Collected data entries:
▶

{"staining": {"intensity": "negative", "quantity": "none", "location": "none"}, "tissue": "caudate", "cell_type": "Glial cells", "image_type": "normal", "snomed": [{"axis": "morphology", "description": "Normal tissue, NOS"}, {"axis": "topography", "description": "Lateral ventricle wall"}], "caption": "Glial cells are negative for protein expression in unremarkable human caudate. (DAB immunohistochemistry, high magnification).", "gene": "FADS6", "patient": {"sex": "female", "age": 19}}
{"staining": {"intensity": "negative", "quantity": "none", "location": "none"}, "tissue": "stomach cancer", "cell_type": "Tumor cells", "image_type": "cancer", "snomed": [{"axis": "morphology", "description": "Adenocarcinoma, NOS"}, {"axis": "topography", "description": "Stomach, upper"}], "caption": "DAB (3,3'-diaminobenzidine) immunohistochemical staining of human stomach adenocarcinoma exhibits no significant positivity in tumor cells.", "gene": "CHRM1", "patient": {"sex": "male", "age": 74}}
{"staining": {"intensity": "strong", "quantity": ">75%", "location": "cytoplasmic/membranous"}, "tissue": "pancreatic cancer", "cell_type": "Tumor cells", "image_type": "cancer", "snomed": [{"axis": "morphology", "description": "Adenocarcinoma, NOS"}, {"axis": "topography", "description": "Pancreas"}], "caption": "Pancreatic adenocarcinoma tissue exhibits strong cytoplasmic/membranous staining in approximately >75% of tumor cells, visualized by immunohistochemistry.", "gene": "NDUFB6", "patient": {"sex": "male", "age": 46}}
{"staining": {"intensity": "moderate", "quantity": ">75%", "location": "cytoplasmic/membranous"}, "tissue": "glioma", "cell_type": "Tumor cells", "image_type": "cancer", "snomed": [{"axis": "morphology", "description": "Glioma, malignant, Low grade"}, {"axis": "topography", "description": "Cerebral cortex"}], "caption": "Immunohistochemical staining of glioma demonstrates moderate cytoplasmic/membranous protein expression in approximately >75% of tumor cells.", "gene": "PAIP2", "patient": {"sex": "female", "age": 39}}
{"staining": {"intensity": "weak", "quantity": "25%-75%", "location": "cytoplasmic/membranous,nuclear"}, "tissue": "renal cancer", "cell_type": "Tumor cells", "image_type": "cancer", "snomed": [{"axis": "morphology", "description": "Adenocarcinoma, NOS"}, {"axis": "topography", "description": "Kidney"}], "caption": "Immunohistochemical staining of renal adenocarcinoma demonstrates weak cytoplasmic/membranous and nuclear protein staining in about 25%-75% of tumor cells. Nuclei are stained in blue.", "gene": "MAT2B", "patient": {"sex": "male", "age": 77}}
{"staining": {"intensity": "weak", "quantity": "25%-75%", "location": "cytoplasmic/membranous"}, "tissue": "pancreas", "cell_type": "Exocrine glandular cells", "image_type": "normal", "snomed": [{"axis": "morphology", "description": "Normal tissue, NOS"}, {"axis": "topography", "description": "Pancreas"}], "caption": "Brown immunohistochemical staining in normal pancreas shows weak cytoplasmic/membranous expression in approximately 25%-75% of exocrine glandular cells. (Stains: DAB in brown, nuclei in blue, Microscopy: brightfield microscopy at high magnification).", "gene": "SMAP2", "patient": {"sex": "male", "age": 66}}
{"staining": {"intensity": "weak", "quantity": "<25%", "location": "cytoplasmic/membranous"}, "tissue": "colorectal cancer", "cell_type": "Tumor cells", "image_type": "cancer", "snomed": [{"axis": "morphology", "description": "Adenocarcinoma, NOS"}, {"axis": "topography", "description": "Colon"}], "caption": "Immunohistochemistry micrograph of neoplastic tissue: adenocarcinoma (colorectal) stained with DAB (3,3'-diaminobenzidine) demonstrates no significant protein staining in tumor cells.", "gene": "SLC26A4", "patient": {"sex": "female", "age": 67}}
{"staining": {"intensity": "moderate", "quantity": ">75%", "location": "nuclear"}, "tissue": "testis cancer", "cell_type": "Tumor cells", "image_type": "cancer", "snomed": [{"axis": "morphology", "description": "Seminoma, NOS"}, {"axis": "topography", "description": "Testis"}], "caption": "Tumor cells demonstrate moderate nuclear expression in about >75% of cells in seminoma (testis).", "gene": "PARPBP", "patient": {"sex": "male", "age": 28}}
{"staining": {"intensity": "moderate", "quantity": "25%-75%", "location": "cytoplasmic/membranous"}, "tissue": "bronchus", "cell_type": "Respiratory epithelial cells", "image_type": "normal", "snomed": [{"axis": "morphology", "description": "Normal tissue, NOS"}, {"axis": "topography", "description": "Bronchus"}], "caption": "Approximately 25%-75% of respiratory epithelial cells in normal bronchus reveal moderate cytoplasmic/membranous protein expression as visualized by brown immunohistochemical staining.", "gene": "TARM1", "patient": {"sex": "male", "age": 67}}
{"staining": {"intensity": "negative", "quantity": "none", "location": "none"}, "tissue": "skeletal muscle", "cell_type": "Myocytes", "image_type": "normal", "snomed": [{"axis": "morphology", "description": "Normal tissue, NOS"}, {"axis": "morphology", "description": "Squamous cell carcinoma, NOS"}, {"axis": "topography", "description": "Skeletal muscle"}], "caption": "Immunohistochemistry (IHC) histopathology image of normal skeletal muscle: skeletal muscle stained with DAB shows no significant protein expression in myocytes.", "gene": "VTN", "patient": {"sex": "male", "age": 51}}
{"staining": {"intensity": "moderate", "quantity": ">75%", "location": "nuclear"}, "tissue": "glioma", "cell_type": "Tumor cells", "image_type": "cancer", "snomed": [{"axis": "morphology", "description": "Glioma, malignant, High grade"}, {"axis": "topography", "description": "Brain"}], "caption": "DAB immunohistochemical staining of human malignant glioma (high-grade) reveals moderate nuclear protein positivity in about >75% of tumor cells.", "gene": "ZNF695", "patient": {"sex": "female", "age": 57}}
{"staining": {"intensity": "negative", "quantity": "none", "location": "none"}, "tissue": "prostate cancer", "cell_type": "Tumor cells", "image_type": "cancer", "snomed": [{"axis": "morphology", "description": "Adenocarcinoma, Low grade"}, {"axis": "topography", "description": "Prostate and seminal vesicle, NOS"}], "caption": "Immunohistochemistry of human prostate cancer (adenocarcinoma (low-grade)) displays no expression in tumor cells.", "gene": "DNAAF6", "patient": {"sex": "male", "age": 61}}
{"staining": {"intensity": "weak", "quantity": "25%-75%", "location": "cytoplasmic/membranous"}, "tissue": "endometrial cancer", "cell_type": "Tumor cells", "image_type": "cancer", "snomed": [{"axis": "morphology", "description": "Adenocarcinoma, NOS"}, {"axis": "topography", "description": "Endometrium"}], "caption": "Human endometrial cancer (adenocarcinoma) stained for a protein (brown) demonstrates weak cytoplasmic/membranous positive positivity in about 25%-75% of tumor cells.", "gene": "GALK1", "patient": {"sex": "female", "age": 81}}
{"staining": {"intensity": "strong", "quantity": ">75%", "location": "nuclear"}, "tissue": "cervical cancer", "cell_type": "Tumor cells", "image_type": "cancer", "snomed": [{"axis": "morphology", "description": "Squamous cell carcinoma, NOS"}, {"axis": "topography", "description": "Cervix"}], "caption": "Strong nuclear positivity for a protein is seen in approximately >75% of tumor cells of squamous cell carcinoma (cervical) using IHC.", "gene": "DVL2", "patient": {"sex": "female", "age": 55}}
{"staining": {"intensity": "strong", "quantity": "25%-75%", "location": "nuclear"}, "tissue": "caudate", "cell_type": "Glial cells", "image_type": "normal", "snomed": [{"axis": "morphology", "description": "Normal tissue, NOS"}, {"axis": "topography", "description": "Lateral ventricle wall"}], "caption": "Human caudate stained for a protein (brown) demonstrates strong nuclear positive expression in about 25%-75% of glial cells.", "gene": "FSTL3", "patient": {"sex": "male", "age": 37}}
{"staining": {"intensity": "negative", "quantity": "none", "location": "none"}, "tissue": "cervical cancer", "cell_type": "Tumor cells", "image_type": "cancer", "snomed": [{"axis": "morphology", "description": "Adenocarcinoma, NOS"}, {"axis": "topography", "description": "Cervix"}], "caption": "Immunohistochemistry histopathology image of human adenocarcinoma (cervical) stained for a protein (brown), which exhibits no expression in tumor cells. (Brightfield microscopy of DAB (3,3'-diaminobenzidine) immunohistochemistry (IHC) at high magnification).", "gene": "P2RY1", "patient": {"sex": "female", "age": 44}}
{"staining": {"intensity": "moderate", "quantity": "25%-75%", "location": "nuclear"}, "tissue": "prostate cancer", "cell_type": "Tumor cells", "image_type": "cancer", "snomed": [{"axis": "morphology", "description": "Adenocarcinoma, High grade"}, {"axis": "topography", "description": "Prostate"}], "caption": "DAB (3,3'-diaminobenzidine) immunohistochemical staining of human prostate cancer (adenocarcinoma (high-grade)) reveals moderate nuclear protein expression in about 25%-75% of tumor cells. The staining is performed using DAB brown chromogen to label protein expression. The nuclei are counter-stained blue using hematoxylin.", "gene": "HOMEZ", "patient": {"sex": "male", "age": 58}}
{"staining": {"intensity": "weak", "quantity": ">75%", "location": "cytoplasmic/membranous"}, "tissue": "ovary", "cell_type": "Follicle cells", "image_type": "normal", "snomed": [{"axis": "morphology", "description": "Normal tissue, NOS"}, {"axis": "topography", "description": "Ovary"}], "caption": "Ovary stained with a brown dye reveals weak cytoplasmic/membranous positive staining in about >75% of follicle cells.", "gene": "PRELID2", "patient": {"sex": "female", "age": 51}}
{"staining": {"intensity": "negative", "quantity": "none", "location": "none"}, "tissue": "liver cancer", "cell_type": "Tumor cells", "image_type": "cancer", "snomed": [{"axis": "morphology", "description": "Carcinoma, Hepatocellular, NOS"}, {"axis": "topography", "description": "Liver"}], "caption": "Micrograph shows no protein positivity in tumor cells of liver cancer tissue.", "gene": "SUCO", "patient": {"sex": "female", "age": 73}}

◀

● **AIM OF THE EXERCISE**: Please retype the top of the data exactly, down to and including the line that holds "of human stomach", and nothing further.

● **TASK SOLUTION**:
{"staining": {"intensity": "negative", "quantity": "none", "location": "none"}, "tissue": "caudate", "cell_type": "Glial cells", "image_type": "normal", "snomed": [{"axis": "morphology", "description": "Normal tissue, NOS"}, {"axis": "topography", "description": "Lateral ventricle wall"}], "caption": "Glial cells are negative for protein expression in unremarkable human caudate. (DAB immunohistochemistry, high magnification).", "gene": "FADS6", "patient": {"sex": "female", "age": 19}}
{"staining": {"intensity": "negative", "quantity": "none", "location": "none"}, "tissue": "stomach cancer", "cell_type": "Tumor cells", "image_type": "cancer", "snomed": [{"axis": "morphology", "description": "Adenocarcinoma, NOS"}, {"axis": "topography", "description": "Stomach, upper"}], "caption": "DAB (3,3'-diaminobenzidine) immunohistochemical staining of human stomach adenocarcinoma exhibits no significant positivity in tumor cells.", "gene": "CHRM1", "patient": {"sex": "male", "age": 74}}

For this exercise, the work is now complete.